Die – nun konkret gewordenen – Ermittlungen im
Jahrhundertfall "Natascha Kampusch" haben sich zu einem
(Justiz-)Krimi mit vier Hauptfiguren entwickelt.
WIEN. Der Verdacht, dass in den Entführungsfall Natascha
Kampusch mehrere Täter verwickelt waren, wird stärker. Die Anklagebehörde hat –
wie „Die Presse am Sonntag“ (siehe Faksimile) berichtete – nun gegen Ernst H.
(46), einen früheren Bekannten des Entführers Wolfgang Priklopil, ein
Ermittlungsverfahren eingeleitet. Bisher war formal gegen „unbekannte Täter“
ermittelt worden. H. befindet sich, wie berichtet, seit Langem im Visier der
Polizei. Außerdem sollen zwei in Deutschland lebende Personen, die angeben,
über Beweismittel zu verfügen, einvernommen werden.
Diese Entwicklung begann mit der Beiziehung des Grazer
Anklägers Thomas Mühlbacher – hier ein Überblick über die nunmehrigen
Hauptrollen im Fall.
Natascha Kampusch – sie wurde am 2. März 1998 in
Wien-Donaustadt auf dem Weg in die Volksschule entführt und konnte am 23.

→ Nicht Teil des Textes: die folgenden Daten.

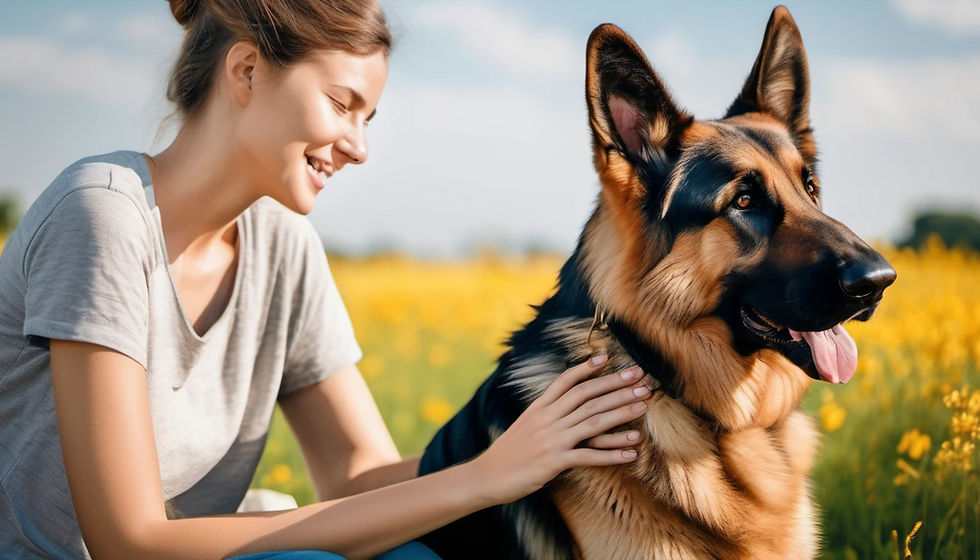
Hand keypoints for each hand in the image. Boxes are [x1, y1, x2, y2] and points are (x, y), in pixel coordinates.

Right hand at [468, 355, 650, 504]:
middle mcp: (547, 419)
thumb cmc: (509, 452)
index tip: (608, 358)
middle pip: (587, 398)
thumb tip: (565, 401)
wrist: (486, 476)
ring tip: (644, 406)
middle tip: (641, 378)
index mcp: (539, 408)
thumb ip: (547, 412)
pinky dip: (612, 454)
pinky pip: (589, 456)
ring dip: (621, 413)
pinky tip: (632, 452)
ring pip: (593, 422)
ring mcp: (551, 440)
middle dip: (616, 386)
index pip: (566, 381)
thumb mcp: (526, 424)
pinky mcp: (554, 462)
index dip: (587, 368)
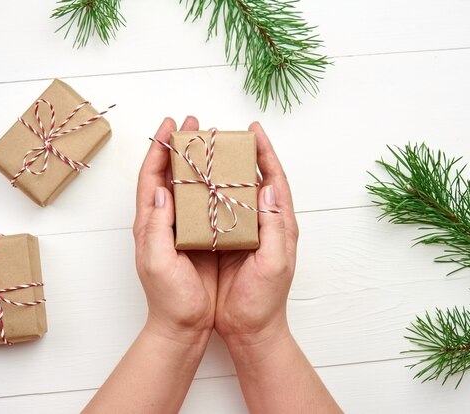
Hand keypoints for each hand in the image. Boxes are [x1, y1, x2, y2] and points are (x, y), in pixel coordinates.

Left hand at [133, 116, 217, 342]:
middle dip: (178, 146)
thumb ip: (156, 226)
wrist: (184, 326)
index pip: (151, 177)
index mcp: (149, 224)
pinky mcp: (198, 238)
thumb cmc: (169, 299)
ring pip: (187, 186)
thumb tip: (160, 188)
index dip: (158, 149)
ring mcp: (181, 228)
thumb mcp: (157, 262)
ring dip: (196, 161)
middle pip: (168, 174)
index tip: (169, 125)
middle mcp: (163, 221)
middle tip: (193, 124)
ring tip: (210, 141)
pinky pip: (205, 204)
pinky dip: (212, 185)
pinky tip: (225, 176)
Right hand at [215, 122, 298, 349]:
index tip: (254, 130)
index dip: (265, 153)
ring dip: (217, 169)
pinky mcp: (224, 242)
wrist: (248, 330)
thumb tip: (269, 188)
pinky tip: (191, 184)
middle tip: (220, 132)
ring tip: (203, 149)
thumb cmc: (265, 301)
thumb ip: (275, 227)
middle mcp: (260, 223)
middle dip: (237, 153)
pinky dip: (204, 194)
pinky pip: (214, 210)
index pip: (273, 179)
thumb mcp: (275, 264)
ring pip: (229, 192)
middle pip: (250, 178)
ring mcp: (241, 232)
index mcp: (278, 224)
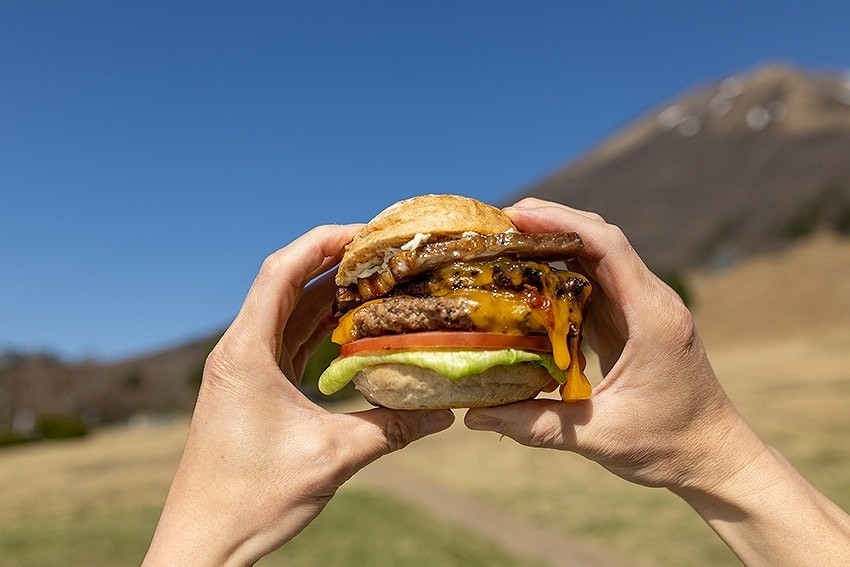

August 2006 fliehen – hat zuletzt in Sachen Mehrtäterthese angegeben: „Wenn es
stichhaltige Hinweise auf weitere Täter geben sollte, bin ich die Erste, die
sich hier Aufklärung wünscht.“ Und:„Mir selbst ist nie ein weiterer Täter begegnet.“
Indessen hat der verdächtige Ernst H. zugegeben, Kampusch damals im Haus von
Entführer Wolfgang Priklopil gesehen zu haben. Letzterer beging nach der Flucht
seines Opfers Selbstmord, traf sich davor aber noch mit Ernst H. Um Licht ins
Dunkel zu bringen, könnte Natascha Kampusch noch einmal einvernommen werden.
Ludwig Adamovich sorgt als hoch engagierter Leiter der
sechsköpfigen, vom Innenministerium eingesetzten Evaluierungskommission im Fall
Kampusch dafür, dass die Ermittlungen nicht wieder einschlafen. Er erklärte
mehrfach, dass es etliche Hinweise gebe, wonach Priklopil kein Einzeltäter
gewesen sei. Eigentlich war die Kommission wegen der eklatanten polizeilichen
Ermittlungspannen eingesetzt worden. So hatte etwa ein Hundeführer der Polizei
schon kurz nach der Entführung einen Hinweis auf Priklopil gegeben, dem wurde
aber nicht ausreichend nachgegangen. Im Laufe der Zeit entwickelte sich
Ex-VfGH-Präsident Adamovich zum „Antreiber“ der Wiener Staatsanwälte.
Ernst H. ist seit längerer Zeit im Visier der Behörden.
Nachdem Kampusch entkommen war, trat der Priklopil-Freund die Flucht nach vorn
an – und hielt sogar eine improvisierte Pressekonferenz ab. Stets beteuerte er,
in den Kriminalfall nicht involviert zu sein. Zuletzt wurde H. von dem Wiener
Anwalt Ernst Schillhammer vertreten. Dieser erklärte, dass sein Mandant mit der
Polizei kooperieren wolle. Weil Schillhammer aber auch die Mutter von Natascha
Kampusch vertritt und diese als Zeugin in einem möglichen Verfahren gegen H.
gebraucht werden könnte, wanderte H. zu Anwalt Manfred Ainedter ab. Ainedter
zur „Presse“: „Ich muss mir erst den Akt genau anschauen.“
Thomas Mühlbacher, Erster Oberstaatsanwalt in Graz, wurde
der Staatsanwaltschaft Wien, die den Fall Kampusch ad acta legen wollte, zur
Seite gestellt. Daraufhin kam Dynamik in die Ermittlungen. Nun läuft ein
Verfahren wegen des Verdachts der Freiheitsentziehung gegen Ernst H. (46).
Dieser gilt als seinerzeitiger Vertrauter des Entführers Wolfgang Priklopil.
Mühlbacher ist stellvertretender Leiter der Oberstaatsanwaltschaft Graz und
Vizepräsident der österreichischen Staatsanwältevereinigung. Er betonte im
Gespräch mit der „Presse am Sonntag“, dass „in alle Richtungen“ ermittelt
werde, wenn überhaupt, müsse es nicht beim Delikt Freiheitsentziehung bleiben.